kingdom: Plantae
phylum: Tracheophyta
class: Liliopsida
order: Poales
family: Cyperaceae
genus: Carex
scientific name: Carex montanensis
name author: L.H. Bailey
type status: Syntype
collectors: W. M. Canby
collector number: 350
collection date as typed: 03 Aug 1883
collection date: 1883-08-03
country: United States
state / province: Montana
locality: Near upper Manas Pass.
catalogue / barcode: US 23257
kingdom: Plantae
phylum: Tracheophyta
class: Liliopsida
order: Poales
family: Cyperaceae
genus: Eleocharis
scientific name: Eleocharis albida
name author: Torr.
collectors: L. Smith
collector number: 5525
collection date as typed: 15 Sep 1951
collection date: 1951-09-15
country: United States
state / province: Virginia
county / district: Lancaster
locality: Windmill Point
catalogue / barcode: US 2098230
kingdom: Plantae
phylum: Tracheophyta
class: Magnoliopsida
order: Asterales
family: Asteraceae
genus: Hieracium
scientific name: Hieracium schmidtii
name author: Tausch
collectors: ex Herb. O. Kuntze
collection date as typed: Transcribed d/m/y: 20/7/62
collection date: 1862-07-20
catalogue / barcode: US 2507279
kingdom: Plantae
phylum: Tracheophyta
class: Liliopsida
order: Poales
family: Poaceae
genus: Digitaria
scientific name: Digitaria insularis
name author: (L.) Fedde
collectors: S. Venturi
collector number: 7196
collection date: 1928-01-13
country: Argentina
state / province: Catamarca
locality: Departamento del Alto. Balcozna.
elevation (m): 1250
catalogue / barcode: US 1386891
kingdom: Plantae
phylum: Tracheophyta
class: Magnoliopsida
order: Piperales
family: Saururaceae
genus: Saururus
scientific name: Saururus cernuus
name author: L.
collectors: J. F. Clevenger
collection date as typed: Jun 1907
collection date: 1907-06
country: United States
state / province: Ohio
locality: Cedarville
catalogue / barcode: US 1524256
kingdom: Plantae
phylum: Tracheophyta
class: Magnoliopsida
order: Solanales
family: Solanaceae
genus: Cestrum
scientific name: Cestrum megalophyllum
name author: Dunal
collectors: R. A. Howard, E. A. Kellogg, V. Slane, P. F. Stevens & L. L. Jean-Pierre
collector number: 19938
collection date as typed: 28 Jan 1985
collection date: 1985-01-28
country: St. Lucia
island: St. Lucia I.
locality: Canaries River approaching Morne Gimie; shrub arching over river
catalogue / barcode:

^^^^^^^^^^^^^^^^

Please convert all of the lines above into a numbered list, omitting any blank lines.

*RESULT OF THE TASK*:
1. kingdom: Plantae
2. phylum: Tracheophyta
3. class: Liliopsida
4. order: Poales
5. family: Cyperaceae
6. genus: Carex
7. scientific name: Carex montanensis
8. name author: L.H. Bailey
9. type status: Syntype
10. collectors: W. M. Canby
11. collector number: 350
12. collection date as typed: 03 Aug 1883
13. collection date: 1883-08-03
14. country: United States
15. state / province: Montana
16. locality: Near upper Manas Pass.
17. catalogue / barcode: US 23257
18. kingdom: Plantae
19. phylum: Tracheophyta
20. class: Liliopsida
21. order: Poales
22. family: Cyperaceae
23. genus: Eleocharis
24. scientific name: Eleocharis albida
25. name author: Torr.
26. collectors: L. Smith
27. collector number: 5525
28. collection date as typed: 15 Sep 1951
29. collection date: 1951-09-15
30. country: United States
31. state / province: Virginia
32. county / district: Lancaster
33. locality: Windmill Point
34. catalogue / barcode: US 2098230
35. kingdom: Plantae
36. phylum: Tracheophyta
37. class: Magnoliopsida
38. order: Asterales
39. family: Asteraceae
40. genus: Hieracium
41. scientific name: Hieracium schmidtii
42. name author: Tausch
43. collectors: ex Herb. O. Kuntze
44. collection date as typed: Transcribed d/m/y: 20/7/62
45. collection date: 1862-07-20
46. catalogue / barcode: US 2507279
47. kingdom: Plantae
48. phylum: Tracheophyta
49. class: Liliopsida
50. order: Poales
51. family: Poaceae
52. genus: Digitaria
53. scientific name: Digitaria insularis
54. name author: (L.) Fedde
55. collectors: S. Venturi
56. collector number: 7196
57. collection date: 1928-01-13
58. country: Argentina
59. state / province: Catamarca
60. locality: Departamento del Alto. Balcozna.
61. elevation (m): 1250
62. catalogue / barcode: US 1386891
63. kingdom: Plantae
64. phylum: Tracheophyta
65. class: Magnoliopsida
66. order: Piperales
67. family: Saururaceae
68. genus: Saururus
69. scientific name: Saururus cernuus
70. name author: L.
71. collectors: J. F. Clevenger
72. collection date as typed: Jun 1907
73. collection date: 1907-06
74. country: United States
75. state / province: Ohio
76. locality: Cedarville
77. catalogue / barcode: US 1524256
78. kingdom: Plantae
79. phylum: Tracheophyta
80. class: Magnoliopsida
81. order: Solanales
82. family: Solanaceae
83. genus: Cestrum
84. scientific name: Cestrum megalophyllum
85. name author: Dunal
86. collectors: R. A. Howard, E. A. Kellogg, V. Slane, P. F. Stevens & L. L. Jean-Pierre
87. collector number: 19938
88. collection date as typed: 28 Jan 1985
89. collection date: 1985-01-28
90. country: St. Lucia
91. island: St. Lucia I.
92. locality: Canaries River approaching Morne Gimie; shrub arching over river
93. catalogue / barcode:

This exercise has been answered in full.